(Pose landmark coordinates)

______

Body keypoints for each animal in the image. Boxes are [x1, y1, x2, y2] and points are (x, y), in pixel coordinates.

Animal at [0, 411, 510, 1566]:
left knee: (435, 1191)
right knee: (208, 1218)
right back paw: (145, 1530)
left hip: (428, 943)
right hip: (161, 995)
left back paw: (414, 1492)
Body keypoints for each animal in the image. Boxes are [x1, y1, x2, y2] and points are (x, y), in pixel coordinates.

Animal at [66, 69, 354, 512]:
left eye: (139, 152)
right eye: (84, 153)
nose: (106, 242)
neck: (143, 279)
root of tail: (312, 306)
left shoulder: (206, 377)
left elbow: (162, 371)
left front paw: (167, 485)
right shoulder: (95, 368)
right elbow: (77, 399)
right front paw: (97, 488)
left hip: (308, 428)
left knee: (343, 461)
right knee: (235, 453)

______

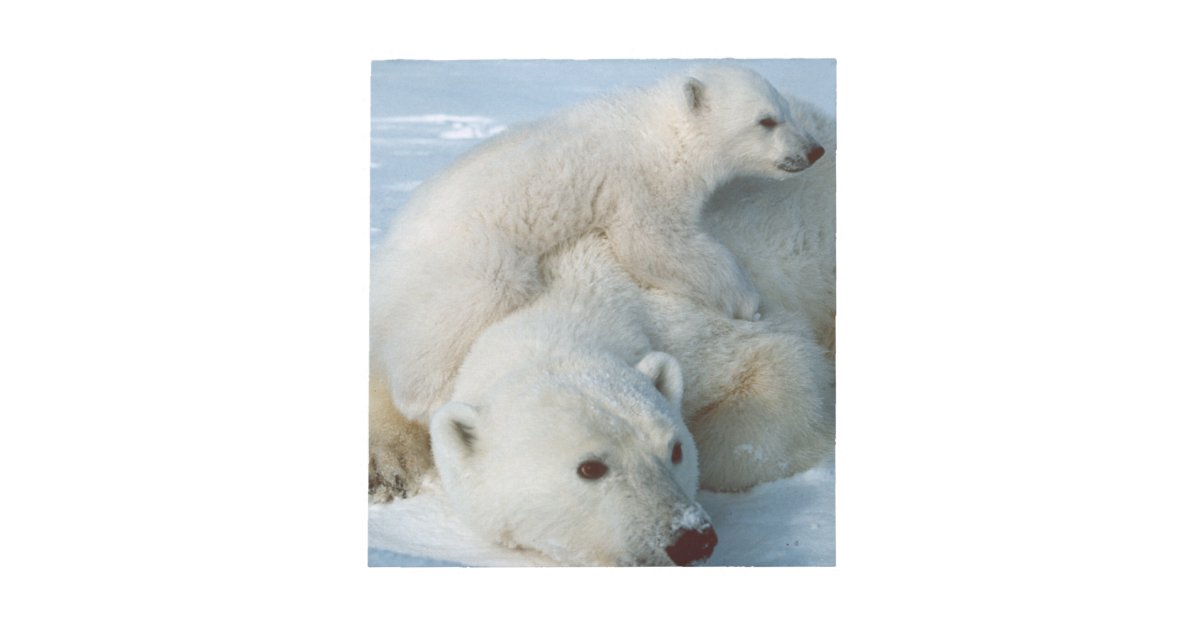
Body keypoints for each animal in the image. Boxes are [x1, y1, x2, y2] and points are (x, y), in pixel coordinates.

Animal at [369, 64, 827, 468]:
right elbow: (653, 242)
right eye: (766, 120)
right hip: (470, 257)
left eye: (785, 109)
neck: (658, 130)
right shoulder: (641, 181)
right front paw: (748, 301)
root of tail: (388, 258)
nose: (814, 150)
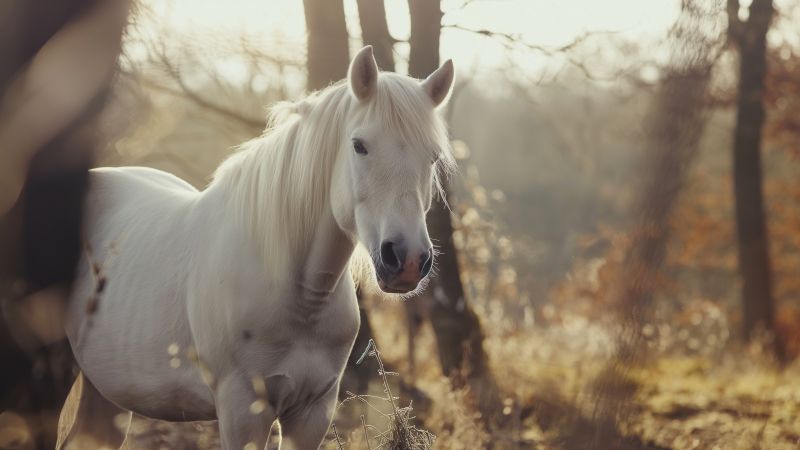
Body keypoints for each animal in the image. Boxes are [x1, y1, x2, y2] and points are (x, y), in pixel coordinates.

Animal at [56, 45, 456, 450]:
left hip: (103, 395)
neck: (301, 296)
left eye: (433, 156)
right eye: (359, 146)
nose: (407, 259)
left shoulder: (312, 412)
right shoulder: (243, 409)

______

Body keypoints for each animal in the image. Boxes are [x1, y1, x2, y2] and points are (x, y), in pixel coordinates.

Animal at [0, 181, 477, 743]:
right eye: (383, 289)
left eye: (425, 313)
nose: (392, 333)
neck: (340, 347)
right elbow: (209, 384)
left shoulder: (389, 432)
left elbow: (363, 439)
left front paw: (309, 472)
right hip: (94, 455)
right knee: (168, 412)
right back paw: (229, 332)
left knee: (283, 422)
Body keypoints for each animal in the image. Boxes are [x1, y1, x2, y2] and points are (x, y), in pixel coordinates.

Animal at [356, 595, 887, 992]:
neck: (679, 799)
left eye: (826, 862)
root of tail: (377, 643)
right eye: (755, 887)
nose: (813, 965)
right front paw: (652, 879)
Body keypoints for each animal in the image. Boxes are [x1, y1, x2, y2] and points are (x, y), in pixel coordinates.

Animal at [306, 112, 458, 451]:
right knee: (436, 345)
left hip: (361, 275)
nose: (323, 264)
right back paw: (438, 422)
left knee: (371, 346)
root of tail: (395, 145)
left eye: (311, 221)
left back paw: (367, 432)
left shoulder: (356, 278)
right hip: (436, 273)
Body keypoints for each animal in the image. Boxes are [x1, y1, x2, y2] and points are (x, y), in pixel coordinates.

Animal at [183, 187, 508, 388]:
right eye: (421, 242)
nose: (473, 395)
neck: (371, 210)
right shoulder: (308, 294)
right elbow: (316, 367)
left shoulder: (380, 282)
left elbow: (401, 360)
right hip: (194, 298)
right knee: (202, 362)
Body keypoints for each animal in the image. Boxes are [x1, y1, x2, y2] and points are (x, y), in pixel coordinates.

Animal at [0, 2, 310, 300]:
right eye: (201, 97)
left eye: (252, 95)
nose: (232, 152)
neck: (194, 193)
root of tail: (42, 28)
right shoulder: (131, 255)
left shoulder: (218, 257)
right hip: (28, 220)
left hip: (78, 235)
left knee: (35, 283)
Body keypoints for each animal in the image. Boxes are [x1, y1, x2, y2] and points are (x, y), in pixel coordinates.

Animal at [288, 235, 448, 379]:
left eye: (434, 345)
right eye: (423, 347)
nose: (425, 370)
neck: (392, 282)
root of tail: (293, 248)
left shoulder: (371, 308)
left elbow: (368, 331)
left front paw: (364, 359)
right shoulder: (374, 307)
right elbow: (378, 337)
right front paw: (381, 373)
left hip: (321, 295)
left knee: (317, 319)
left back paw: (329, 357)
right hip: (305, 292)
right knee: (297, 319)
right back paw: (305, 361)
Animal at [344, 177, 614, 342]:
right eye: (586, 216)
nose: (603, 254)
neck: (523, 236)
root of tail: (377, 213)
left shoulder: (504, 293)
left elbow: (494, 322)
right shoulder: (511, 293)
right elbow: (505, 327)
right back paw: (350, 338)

______

## TO DO
All lines in the data above from the one with "right elbow: (77, 399)" through the one with "right knee: (235, 453)" must be repeated exactly, and no others.

## PROBLEM SOLUTION
right elbow: (77, 399)
right front paw: (97, 488)
left hip: (308, 428)
left knee: (343, 461)
right knee: (235, 453)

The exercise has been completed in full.